MB: Yes, at first I wrote, but I only did it off and on for a couple of years. When I stopped working as an assistant director, my close friend Matteo De Laurentis, who was very young then, was trying to make a name for himself by experimenting with TV serials, so I wrote a lot of the teleplays.

This explains the narrative that is always present in your works, although in a fragmentary, visionary form.
MB: That is fundamental for me.

In your paintings, we perceive a contrast between opposing feelings. On the one hand, serenity, peace, and feelings connected to the world of childhood; on the other hand, there is an anxiety, sometimes made technical through dripping paint. So it is a restless serenity.
MB: This probably has to do with my way of being. I hate good people. In my life, the closest thing to my heart is being as objective as possible.

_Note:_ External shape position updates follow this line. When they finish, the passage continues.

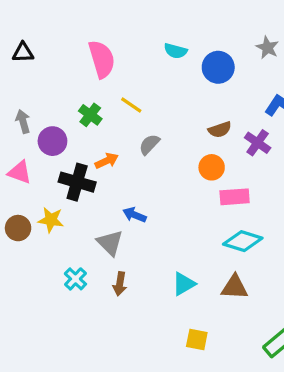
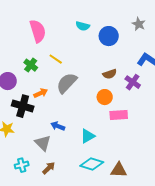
gray semicircle: (149, 144) -> (67, 83), size x1.6
cyan diamond: (243, 241) -> (92, 164), moved
cyan cross: (75, 279) -> (22, 165), turned 32
brown arrow: (120, 284) -> (49, 168), turned -144
cyan triangle: (184, 284) -> (88, 136), moved

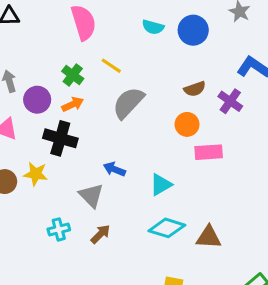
cyan semicircle: (83, 26) -> (153, 27), moved
orange arrow: (41, 93) -> (73, 104), moved

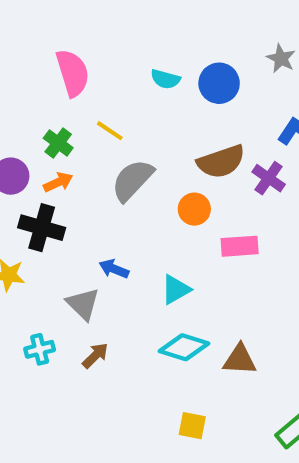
brown semicircle: (195, 89) -> (221, 162), size x1.6
orange circle: (187, 124) -> (194, 209), moved

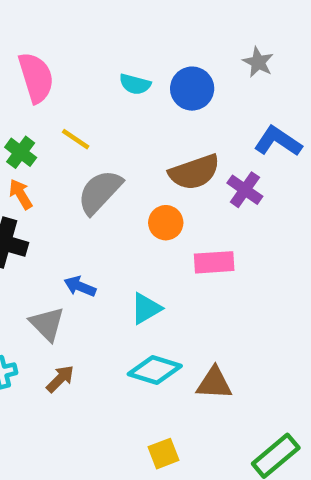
orange arrow: (58, 182) -> (21, 194), turned -96
yellow square: (192, 426) -> (164, 454), turned -32

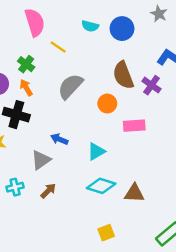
yellow line: (76, 139) -> (58, 47), moved
brown semicircle: (194, 172) -> (123, 75), turned 88
gray triangle: (47, 324) -> (41, 160), turned 40

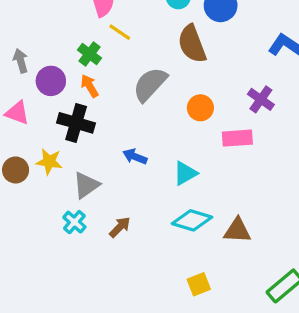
yellow line: (58, 47) -> (120, 32), moved
brown semicircle: (123, 75) -> (192, 44), moved
purple cross: (152, 85) -> (261, 99), moved
gray triangle: (41, 160) -> (86, 185), moved
cyan cross: (15, 187) -> (74, 222), turned -35

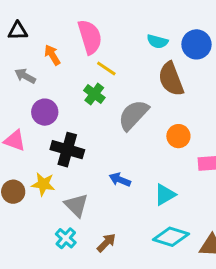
green cross: (90, 54) -> (94, 94), moved
gray arrow: (21, 61) -> (25, 76), moved, turned -45
orange arrow: (90, 86) -> (52, 55), moved
gray triangle: (86, 185) -> (76, 205), turned -40

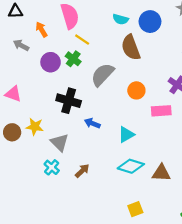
purple circle: (45, 112) -> (51, 62), moved
black cross: (67, 150) -> (69, 101), moved

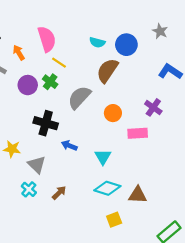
brown semicircle: (131, 48) -> (107, 70), turned 55
cyan triangle: (126, 135) -> (103, 157), turned -30
yellow square: (135, 209) -> (114, 220), moved

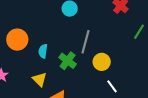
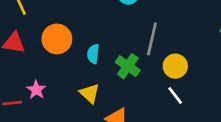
white line: (112, 86) -> (175, 95), moved

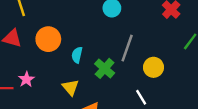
yellow circle: (175, 66) -> (153, 67), moved

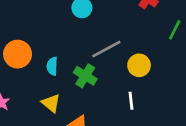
gray line: (127, 48) -> (106, 49), turned 52
white line: (141, 97) -> (131, 101), turned 35

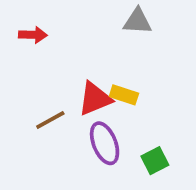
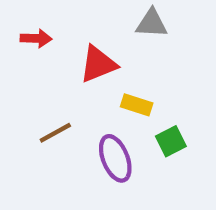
red triangle: (95, 99) -> (98, 64), moved
green square: (155, 161) -> (171, 141), moved

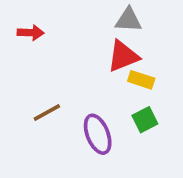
red triangle: (98, 64) -> (123, 56), moved
yellow rectangle: (137, 105) -> (141, 80), moved

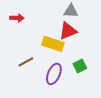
yellow rectangle: (141, 80) -> (53, 44), moved, size x1.5
purple ellipse: (98, 134) -> (54, 74), turned 45

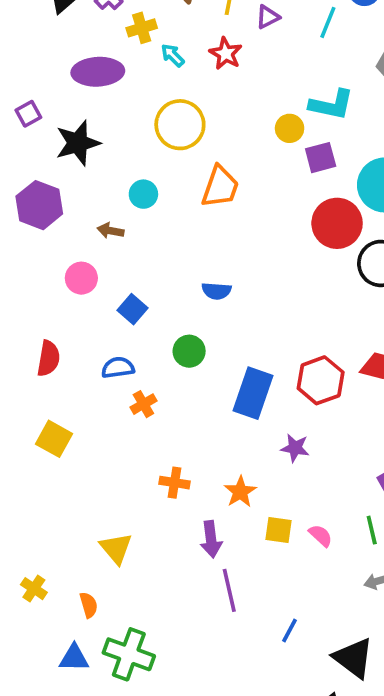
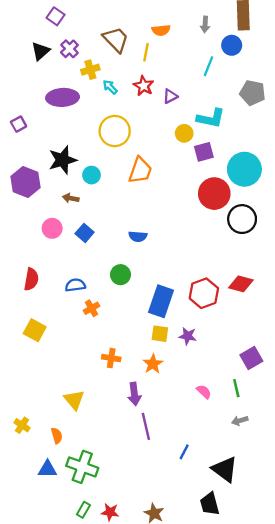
purple triangle: (268, 17) -> (170, 96), moved
black star: (78, 143) -> (63, 160), moved
blue square: (132, 309) -> (85, 233), moved
yellow square: (279, 530) -> (160, 334), moved

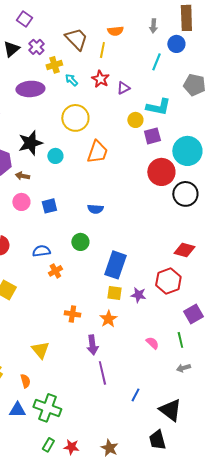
brown arrow: (71, 198) -> (22, 176), moved
blue square: (85, 233) -> (49, 206), turned 35
red hexagon: (204, 293) -> (168, 281), moved

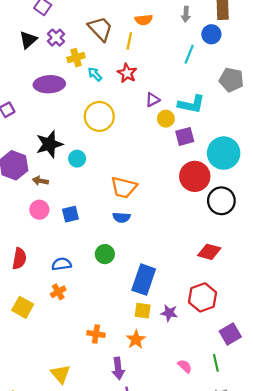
purple triangle: (123, 88) -> (153, 100), moved
orange trapezoid: (97, 152) -> (124, 187), moved, turned 85
red diamond: (184, 250) -> (209, 252), moved
orange cross: (55, 271) -> (58, 292), moved

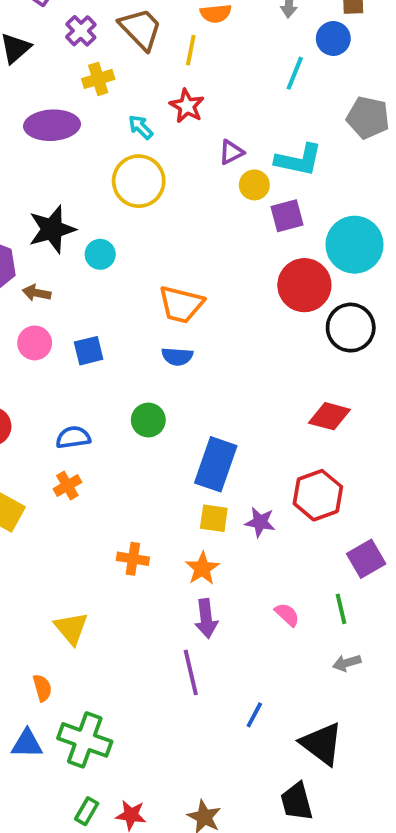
purple cross: (56, 38) -> (81, 31), moved
cyan arrow: (95, 74) -> (141, 127), moved
purple arrow: (118, 368) -> (206, 618), moved

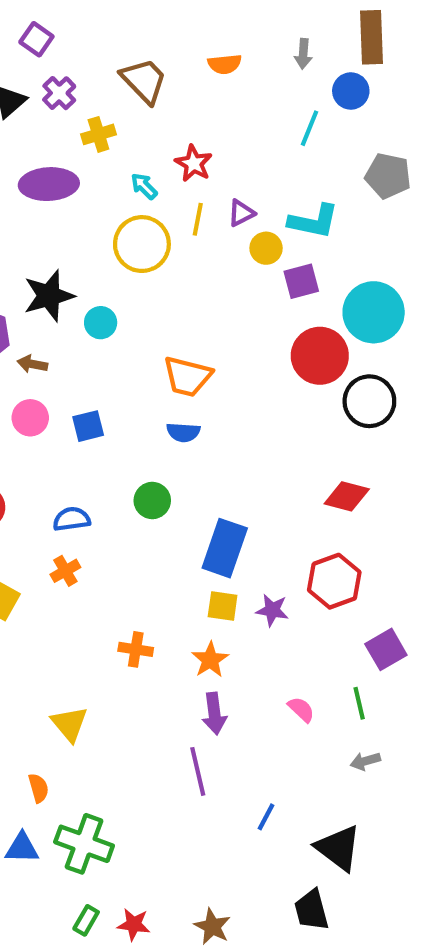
purple cross: (81, 31) -> (59, 93), moved
yellow line: (191, 50) -> (198, 219), moved

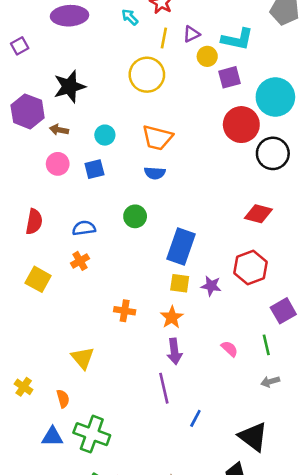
yellow circle: (142, 244) -> (147, 75), moved
cyan circle: (101, 323) -> (105, 135), moved
blue line: (266, 817) -> (195, 418), moved

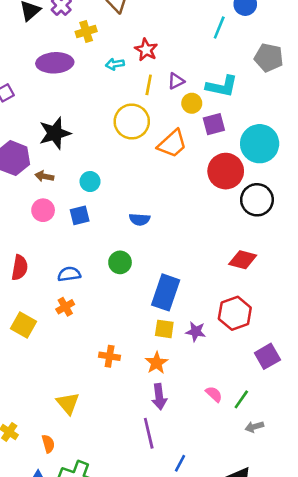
cyan arrow: (130, 17) -> (115, 64), turned -54
orange trapezoid: (157, 138) -> (172, 144), moved, turned -56
green line: (266, 345) -> (241, 399), moved, turned 48

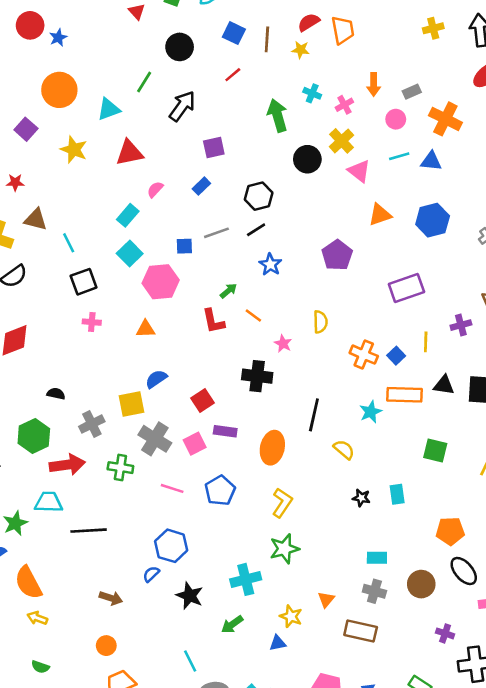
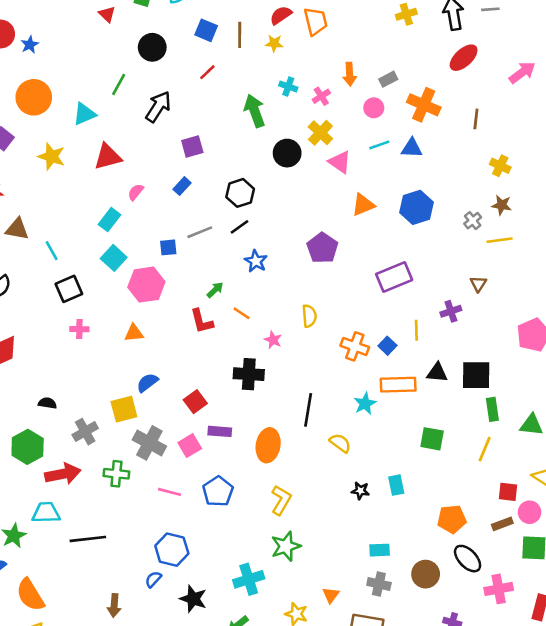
brown arrow: (111, 598) -> (114, 606), turned 80

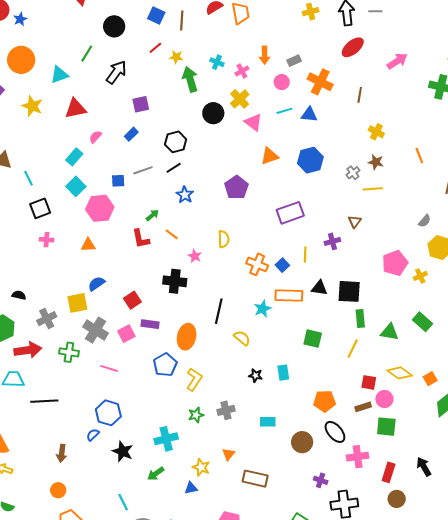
yellow star: (274, 43) -> (176, 57), moved
blue pentagon: (218, 491) -> (165, 365), moved
green star: (286, 546) -> (196, 415), size x0.7
gray cross: (379, 584) -> (226, 410), moved, turned -30

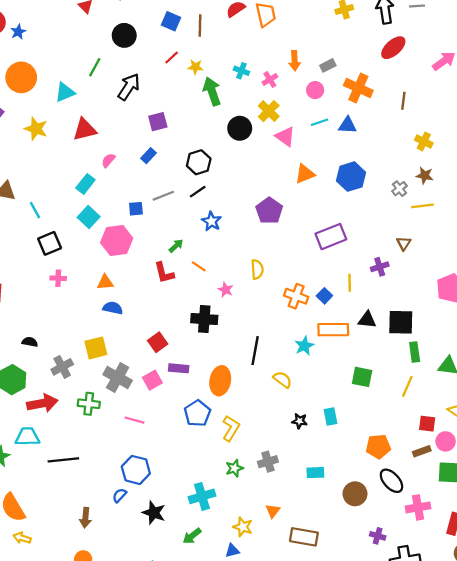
blue semicircle: (96, 284) -> (113, 308), moved, turned 48

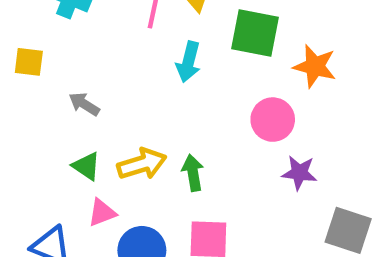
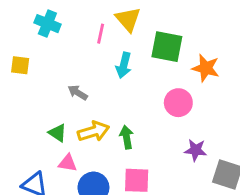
gray arrow: (84, 104) -> (78, 93), moved
purple star: (299, 173) -> (196, 150), moved
pink triangle: (102, 213) -> (68, 163), turned 30

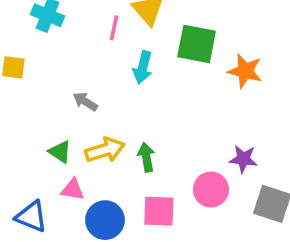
pink circle: (178, 103) -> (211, 190), moved
purple star: (196, 150) -> (243, 159), moved

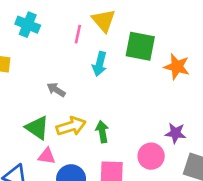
green triangle: (60, 152) -> (37, 128), size x1.4

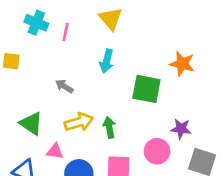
pink line: (78, 34) -> (66, 32), moved
green square: (140, 46) -> (146, 89), moved
green triangle: (37, 128) -> (31, 123), moved

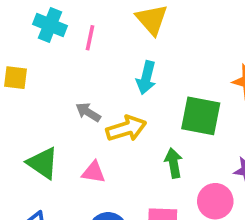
yellow arrow: (79, 122) -> (126, 129), moved
green arrow: (109, 127) -> (173, 163), moved
pink triangle: (55, 151) -> (94, 172), moved

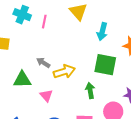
cyan arrow: (146, 78) -> (102, 32), moved
green triangle: (43, 163) -> (22, 80), moved, turned -36
pink triangle: (94, 172) -> (46, 96), turned 40

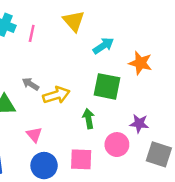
cyan arrow: (102, 32) -> (103, 46), turned -138
pink triangle: (46, 96) -> (34, 135), moved

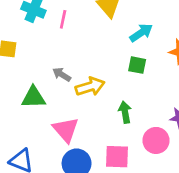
green square: (107, 86) -> (137, 65), moved, size x0.6
pink triangle: (34, 135) -> (66, 130), size x1.5

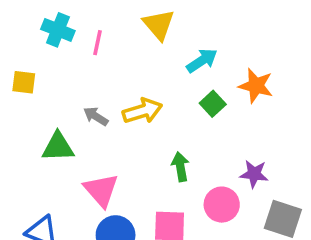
green square: (137, 65) -> (213, 104), moved, turned 36
yellow arrow: (90, 87) -> (143, 111), moved

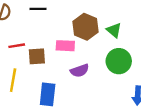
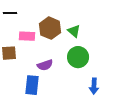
pink rectangle: (65, 46) -> (27, 36), moved
blue rectangle: (48, 94) -> (32, 85), moved

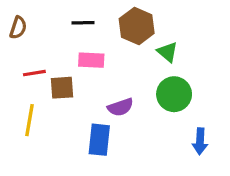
black line: (10, 13) -> (83, 23), moved
brown hexagon: (50, 28) -> (137, 26), moved

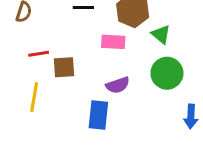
pink rectangle: (91, 60) -> (113, 42), moved

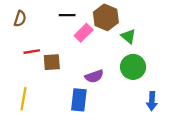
pink rectangle: (113, 42) -> (84, 33), moved, turned -48
yellow line: (34, 97) -> (24, 99), moved

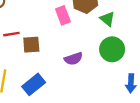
pink rectangle: (84, 33) -> (63, 15), turned -66
blue rectangle: (79, 100) -> (34, 84), moved, turned 45

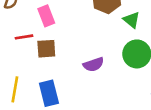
pink rectangle: (63, 15) -> (46, 16), moved
blue rectangle: (34, 84) -> (49, 93), turned -65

This always leads me to analyzing everything and so, without even realizing it, the brightest, as well as the darkest, things come out.

You have traveled a lot. Do you think an artist in Italy is at a disadvantage?
MB: I think knowledge is the key, in general. So the more things you see and the more angles you see them from, the more you can make an exact analysis of things. Apart from this, no, I don’t feel an Italian artist is disadvantaged.

What do you feel the critic’s role should be?
MB: One of reminding. For example, it is crazy that someone like Rodin, perhaps the worst sculptor in history, is so famous. If you visit American museums, like the Metropolitan, you see they are chock-full of Rodin’s crap. But a great, talented artist like Medardo Rosso is almost unknown. France has a system that works. They are very nationalistic. In Italy, it is the opposite. So the role of the critic should be to remind, to build a heritage, to examine the work of an artist through emphasizing the tradition to which they belong.

Contextualizing it.
MB: If one does not know his mother tongue well, he will never learn another language.

Are you superstitious, religious?
MB: No, atheist, or rather – I believe in love. Today its name is Milena Muzquiz.

Are you agnostic?
MB: No, because I think.

An agnostic can think but claims he cannot know whether or not something exists.
MB: But I am sure there is something. Even if you accept the theory of evolution, the idea of the Big Bang and so forth, before the Big Bang there had to be something. So it is logical that something exists that is more important than our social system. What I am against is the idea of religions. I hate religions. Maybe I’m pantheistic. God is in everything. And I would kick the Vatican out of Italy immediately.